*** Dataset extract ***
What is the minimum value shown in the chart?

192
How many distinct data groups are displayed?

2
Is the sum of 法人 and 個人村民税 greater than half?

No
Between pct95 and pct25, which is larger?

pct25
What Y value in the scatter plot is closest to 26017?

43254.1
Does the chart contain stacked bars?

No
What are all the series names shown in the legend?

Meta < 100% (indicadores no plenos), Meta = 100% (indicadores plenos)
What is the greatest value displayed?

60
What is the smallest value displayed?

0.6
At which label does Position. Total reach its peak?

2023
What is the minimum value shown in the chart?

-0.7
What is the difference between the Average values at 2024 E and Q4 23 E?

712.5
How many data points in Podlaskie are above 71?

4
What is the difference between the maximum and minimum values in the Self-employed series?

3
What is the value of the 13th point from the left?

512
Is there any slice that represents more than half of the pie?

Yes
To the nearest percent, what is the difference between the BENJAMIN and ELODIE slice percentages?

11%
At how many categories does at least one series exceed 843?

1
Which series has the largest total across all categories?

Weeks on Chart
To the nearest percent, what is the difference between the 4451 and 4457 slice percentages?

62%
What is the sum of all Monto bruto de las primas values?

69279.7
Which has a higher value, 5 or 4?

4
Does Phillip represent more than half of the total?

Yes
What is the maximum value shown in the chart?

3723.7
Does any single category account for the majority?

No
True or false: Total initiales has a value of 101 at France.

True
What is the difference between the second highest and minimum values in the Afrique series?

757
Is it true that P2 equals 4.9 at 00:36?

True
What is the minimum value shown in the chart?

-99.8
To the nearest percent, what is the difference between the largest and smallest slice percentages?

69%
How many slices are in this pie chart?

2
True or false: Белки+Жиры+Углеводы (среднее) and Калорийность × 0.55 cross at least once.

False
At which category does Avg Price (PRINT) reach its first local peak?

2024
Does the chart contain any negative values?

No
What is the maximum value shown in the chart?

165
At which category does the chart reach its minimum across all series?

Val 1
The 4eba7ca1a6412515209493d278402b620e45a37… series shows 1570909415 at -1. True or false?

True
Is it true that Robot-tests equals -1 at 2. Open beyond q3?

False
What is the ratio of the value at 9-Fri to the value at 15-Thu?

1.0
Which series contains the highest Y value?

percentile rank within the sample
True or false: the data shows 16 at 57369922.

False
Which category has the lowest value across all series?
***
Task instructions ::
Arrange all of the material above as a numbered list, omitting the blank lines.

Answer for the task ::
1. What is the minimum value shown in the chart?
2. 192
3. How many distinct data groups are displayed?
4. 2
5. Is the sum of 法人 and 個人村民税 greater than half?
6. No
7. Between pct95 and pct25, which is larger?
8. pct25
9. What Y value in the scatter plot is closest to 26017?
10. 43254.1
11. Does the chart contain stacked bars?
12. No
13. What are all the series names shown in the legend?
14. Meta < 100% (indicadores no plenos), Meta = 100% (indicadores plenos)
15. What is the greatest value displayed?
16. 60
17. What is the smallest value displayed?
18. 0.6
19. At which label does Position. Total reach its peak?
20. 2023
21. What is the minimum value shown in the chart?
22. -0.7
23. What is the difference between the Average values at 2024 E and Q4 23 E?
24. 712.5
25. How many data points in Podlaskie are above 71?
26. 4
27. What is the difference between the maximum and minimum values in the Self-employed series?
28. 3
29. What is the value of the 13th point from the left?
30. 512
31. Is there any slice that represents more than half of the pie?
32. Yes
33. To the nearest percent, what is the difference between the BENJAMIN and ELODIE slice percentages?
34. 11%
35. At how many categories does at least one series exceed 843?
36. 1
37. Which series has the largest total across all categories?
38. Weeks on Chart
39. To the nearest percent, what is the difference between the 4451 and 4457 slice percentages?
40. 62%
41. What is the sum of all Monto bruto de las primas values?
42. 69279.7
43. Which has a higher value, 5 or 4?
44. 4
45. Does Phillip represent more than half of the total?
46. Yes
47. What is the maximum value shown in the chart?
48. 3723.7
49. Does any single category account for the majority?
50. No
51. True or false: Total initiales has a value of 101 at France.
52. True
53. What is the difference between the second highest and minimum values in the Afrique series?
54. 757
55. Is it true that P2 equals 4.9 at 00:36?
56. True
57. What is the minimum value shown in the chart?
58. -99.8
59. To the nearest percent, what is the difference between the largest and smallest slice percentages?
60. 69%
61. How many slices are in this pie chart?
62. 2
63. True or false: Белки+Жиры+Углеводы (среднее) and Калорийность × 0.55 cross at least once.
64. False
65. At which category does Avg Price (PRINT) reach its first local peak?
66. 2024
67. Does the chart contain any negative values?
68. No
69. What is the maximum value shown in the chart?
70. 165
71. At which category does the chart reach its minimum across all series?
72. Val 1
73. The 4eba7ca1a6412515209493d278402b620e45a37… series shows 1570909415 at -1. True or false?
74. True
75. Is it true that Robot-tests equals -1 at 2. Open beyond q3?
76. False
77. What is the ratio of the value at 9-Fri to the value at 15-Thu?
78. 1.0
79. Which series contains the highest Y value?
80. percentile rank within the sample
81. True or false: the data shows 16 at 57369922.
82. False
83. Which category has the lowest value across all series?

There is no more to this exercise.